Wed, 03 Oct 07

A microformat for my contact details (instant messaging, twitter et al)

I haven’t done any research on this so it may have already been proposed over at the microformats site.

The problem

Sometimes I want to communicate with the author of a webpage. I don’t want to have to hunt around to find contact details and I probably don’t want to fill in a form.

A proposal to fix part of the problem

If the author’s contact details were semantically marked up, either on the page I was looking at or linked to elsewhere on the web, then I could use a simple parser to extract those details and select the best communication tool to use manually.

Maybe some code can help explain what I mean.

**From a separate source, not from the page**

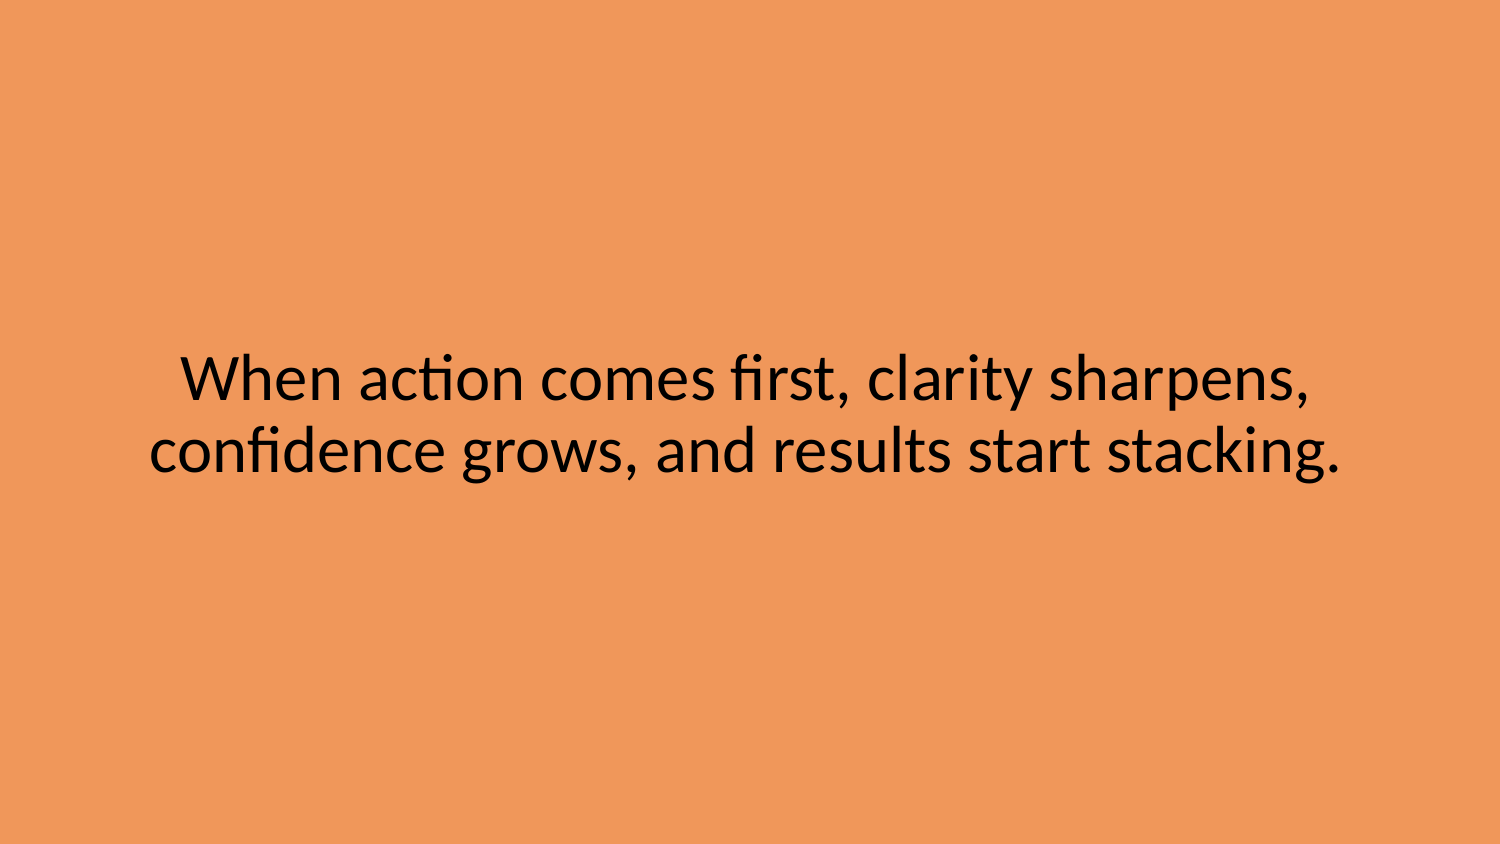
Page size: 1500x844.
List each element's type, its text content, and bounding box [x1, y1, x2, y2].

list When action comes first, clarity sharpens, confidence grows, and results start stacking. [104, 335, 1389, 477]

A semantically marked up contact page.

<!DOCTYPE html PUBLIC "-//W3C//DTD HTML 4.01//EN">

<html>

  <head>
    <title>Contact Details</title>
  </head>

  <body>
    <dl class="contactDetails">
      <dt>Skype</dt>
      <dd class="skype identifier">skype-username</dd>
      <dt>MSN</dt>
      <dd class="msn identifier">msn-username</dd>
    </dl>
  </body>

</html>

A parser in ruby

require 'rubygems'
require 'hpricot'

class ContactParser
  def self.from_html(html)
    doc = Hpricot(html)
    new(doc)
  end
  def initialize(hpricot_doc)
    @hpricot_doc = hpricot_doc
  end
  def service_identifiers
    (@hpricot_doc/'.contactDetails .identifier').inject({}) do |hash, e|
       service = (e.classes - ['identifier']).first
       identifier = e.inner_text
       hash[service] = identifier
       hash
    end
  end
  def identifier(service)
    (@hpricot_doc/".contactDetails .#{service}.identifier").inner_text
  end
end

contact_details_file = File.dirname(__FILE__) + '/contact-details.html'
html = File.open(contact_details_file) { |f| f.read }
parser = ContactParser.from_html(html)

p parser.service_identifiers
# => {"skype"=>"skype-username", "msn"=>"msn-username"}
p parser.identifier('skype')
# => 'skype-username'
p parser.identifier('blurgh')
# => ''

Further considerations

Anyone have any thoughts?

Code is all over on google code.

1 I’m thinking of multi protocol tools, like adium, in particular.